Au grand déplaisir des organismes de réglementation de la vie privée européens, Google a longtemps soutenu que les adresses IP ne constituaient pas des renseignements personnels. Évidemment, Google a fait valoir cette position avec force.
Eh bien, ce point de vue très public est maintenant revenu hanter le géant de la recherche. Un groupe de médias américain, Viacom, a tiré profit du point de vue de Google lors d’un procès tenu dans une salle d’audience de New York.
À partir de déclarations prises sur le blogue de Google, Viacom a demandé à un juge de New York de contraindre Google à produire des renseignements détaillés sur les utilisateurs de son service Youtube, y compris les registres de recherches, les adresses IP individuelles et un registre des vidéos auxquelles ils ont accédé sur YouTube.
Viacom poursuit Google – qui a acheté YouTube en 2006 – pour 1 milliard de dollars US ().

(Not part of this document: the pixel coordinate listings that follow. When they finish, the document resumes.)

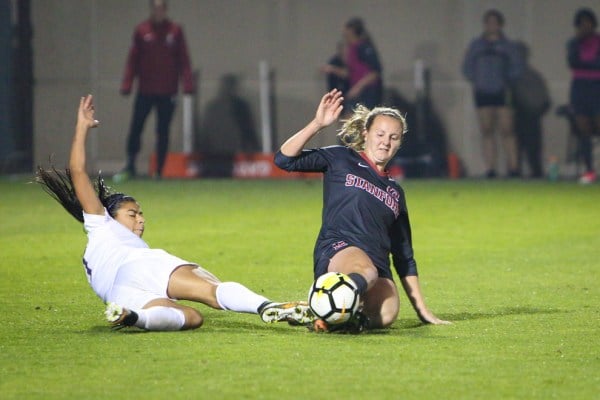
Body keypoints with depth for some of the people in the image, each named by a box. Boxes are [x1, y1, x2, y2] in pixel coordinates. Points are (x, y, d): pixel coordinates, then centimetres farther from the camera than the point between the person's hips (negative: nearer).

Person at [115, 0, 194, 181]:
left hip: (167, 92, 0)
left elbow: (183, 60, 1)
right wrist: (127, 84, -4)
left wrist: (187, 84, -8)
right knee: (135, 128, -3)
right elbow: (133, 59, 3)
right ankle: (130, 166, 5)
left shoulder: (175, 31, 2)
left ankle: (159, 171, 9)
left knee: (163, 132, 4)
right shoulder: (141, 30, 3)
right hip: (145, 91, 0)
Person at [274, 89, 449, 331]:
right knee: (366, 272, -42)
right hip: (337, 250, -4)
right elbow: (285, 159, 4)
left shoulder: (395, 192, 28)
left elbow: (404, 256, 29)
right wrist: (317, 124, -6)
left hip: (378, 266, 4)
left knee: (385, 315, -32)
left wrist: (422, 310, 23)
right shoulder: (341, 159, 16)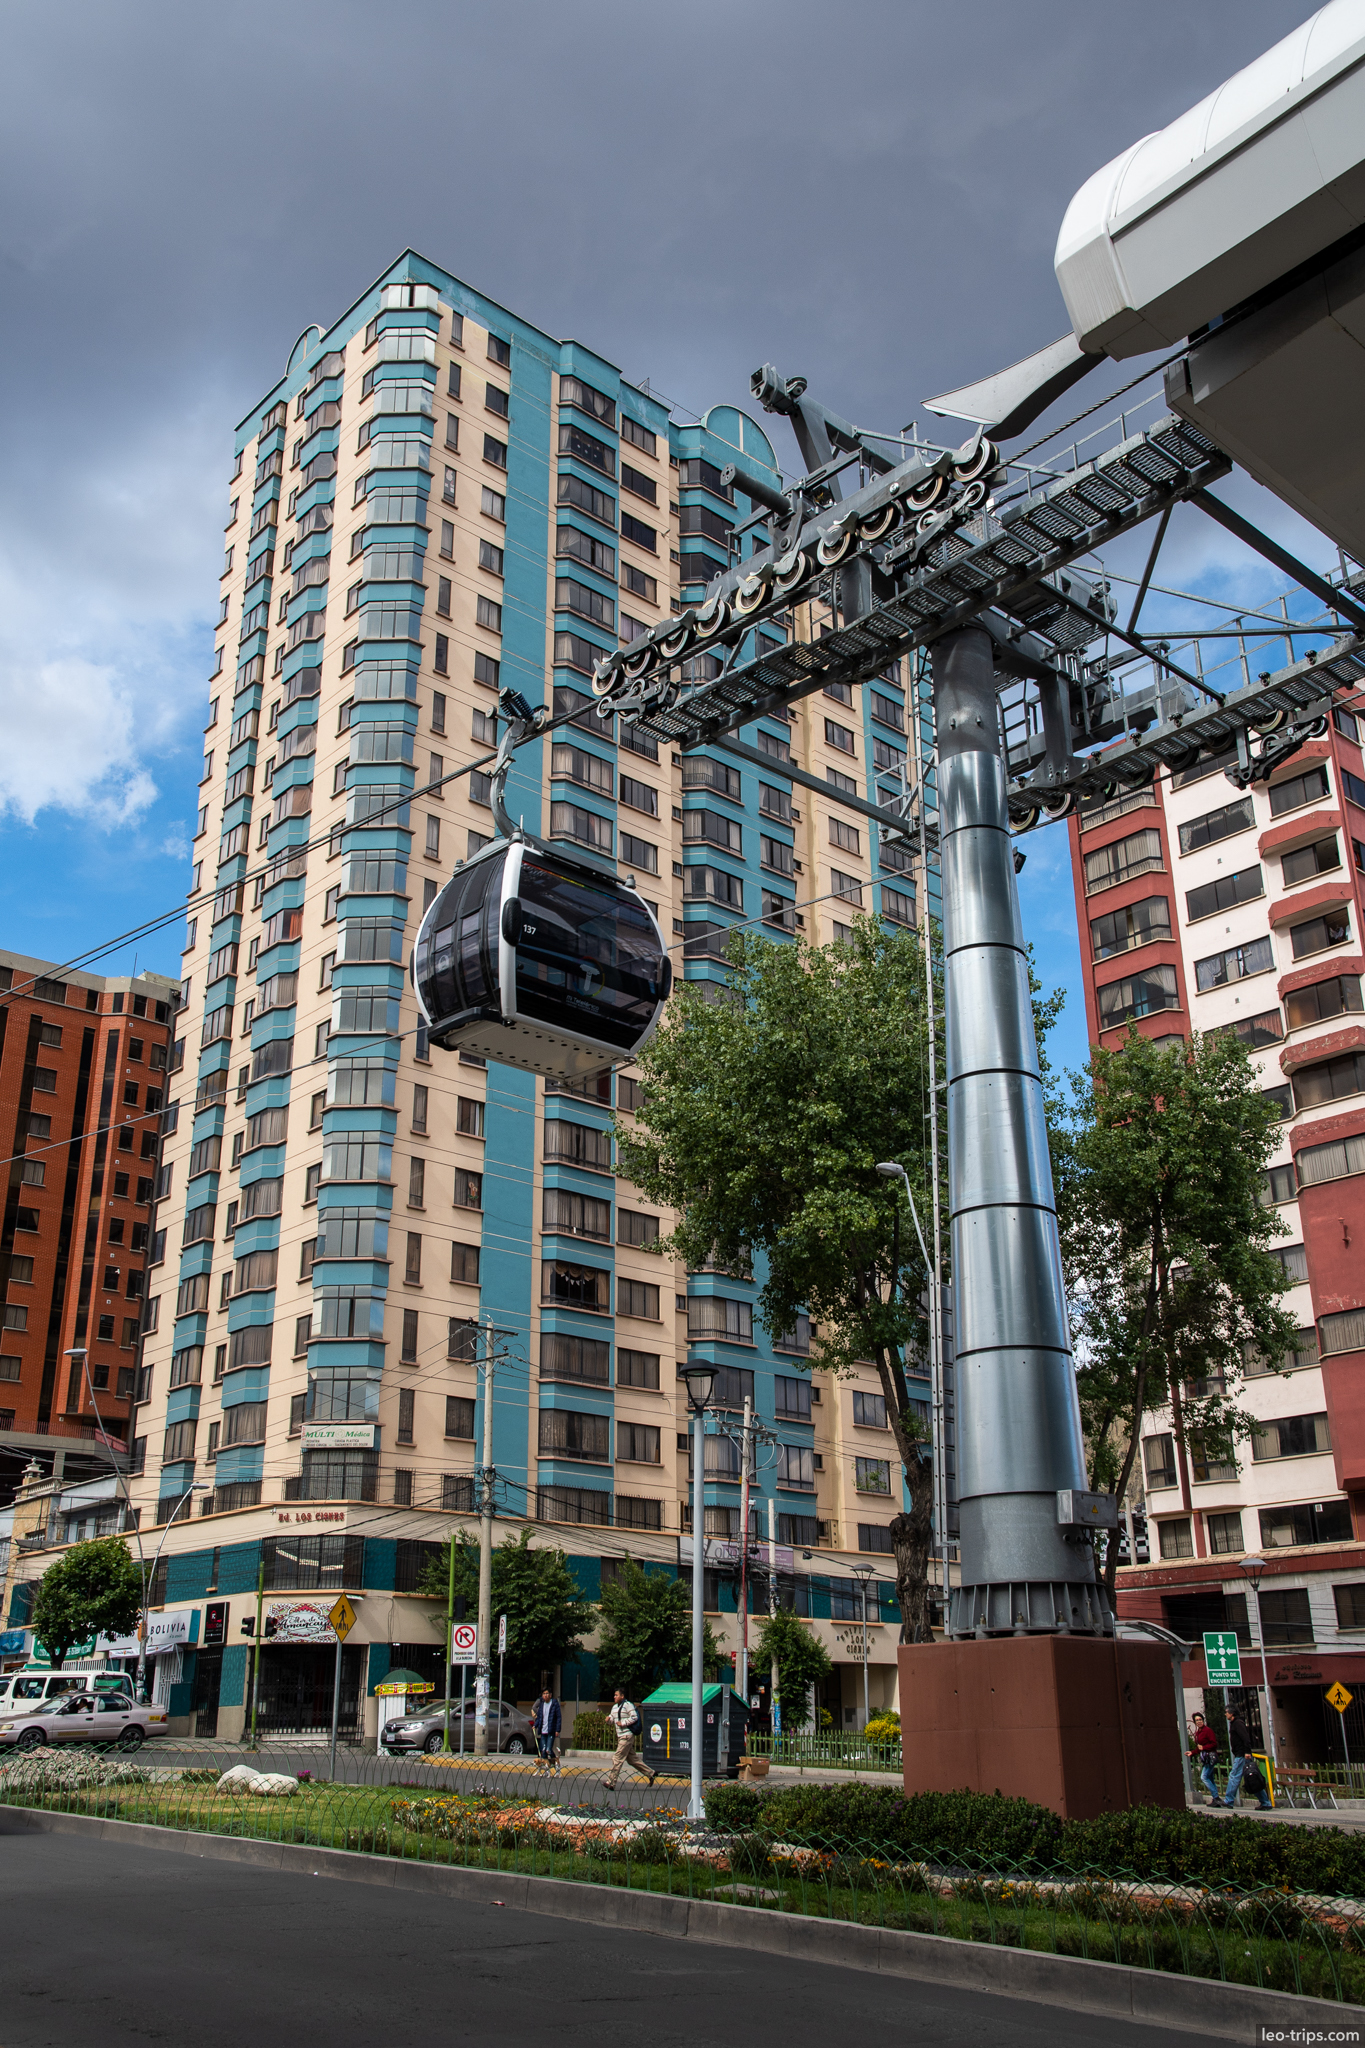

Le géant des médias soutient que le contenu média qu’il devrait contrôler est téléchargé et qu’on y accède illégalement sur YouTube.
Viacom a fait valoir que YouTube et Google pourraient mieux bloquer l’accès au matériel protégé par le droit d’auteur, mais ne le font pas, parce que c’est ce que la plupart des gens recherche.
Les registres de recherches de Google démontreront combien de fois les employés de bureau du monde entier regardent le Daily Show (et d’autres productions Viacom) sur leur ordinateur de bureau – et donneront une idée des revenus que Viacom perd à cause de cela.
Les données donneront également à Viacom un portrait de qui exactement regarde ses émissions (ainsi que celles de ses compétiteurs), quand, à quelle fréquence, et à partir de quelles sources de diffusion.
Le juge a statué que la demande de Viacom était raisonnable, et Google est maintenant obligé légalement de remettre ses registres de recherches.
Mais où intervient le droit à la vie privée des personnes dans cette décision? Il n’intervient pas. Le juge a écrit dans sa décision que les bases de données de Google « contiennent, pour chaque fois qu’une vidéo est regardée, l’utilisateur particulier qui l’a regardée, l’heure à laquelle l’utilisateur a commencé à la regarder, l’adresse de protocole Internet que les autres appareils branchés à Internet utilisent pour identifier l’ordinateur de l’utilisateur (« adresse IP »), et l’identificateur de la vidéo […] la base de données (qui est entreposée sur des disques durs d’ordinateurs en direct) est le seul registre permettant de savoir à quelle fréquence chaque vidéo a été regardée lors de périodes variées. » [Traduction]
Le juge a pris acte d’une loi américaine protégeant le droit à la vie privée personnes en ce qui concerne leurs habitudes de location de vidéos, la Video Privacy Protection Act, mais il a déterminé qu’elle ne s’appliquait qu’aux bandes-vidéo.
Quelle loi peut obliger à produire ce type de renseignements personnels? La Digital Millennuim Copyright Act de 1998.
Est-ce que l’historique des Canadiennes et Canadiens utilisant YouTube sera remis également? C’est presque certain, puisque les lois fédérales américaines ne protègent pas le droit à la vie privée en ce qui concerne « les données personnelles soumises à des moteurs de recherche ou les adresses IP ». Le Globe and Mail a indiqué que « le juge n’a établi aucune limite géographique spécifique pour les données que Google doit produire, ce qui signifie que les noms des utilisateurs et les adresses de protocole Internet (IP) de millions de Canadiennes et Canadiens et d’autres utilisateurs de YouTube à l’extérieur des États-Unis pourraient également être compromis. » [Traduction]
Les adresses IP peuvent-elles être utilisées pour localiser des personnes? Assez facilement. Avez-vous accédé à du contenu illégal en ligne? Nous espérons que non, maintenant que les avocats de Viacom ont votre numéro.
Enfin, les nouvelles modifications à la Loi sur le droit d’auteur canadienne ouvrent-ils la porte à des poursuites similaires ici?
Eh bien, nous ne pouvons nous empêcher de remarquer qu’en vertu de l’article 41.26 de la nouvelle loi, tout fournisseur d’accès Internet ou moteur de recherche qui reçoit un avis de violation du droit d’auteur doit « conserver, pour une période de six mois […] un registre permettant d’identifier la personne à qui appartient [un] emplacement électronique [adresse IP] […] dans le cas où […] une procédure est engagée par le titulaire du droit d’auteur à l’égard de la prétendue violation […] pour une période d’un an à compter de la date de la réception de l’avis de prétendue violation. » Qu’en pensez-vous?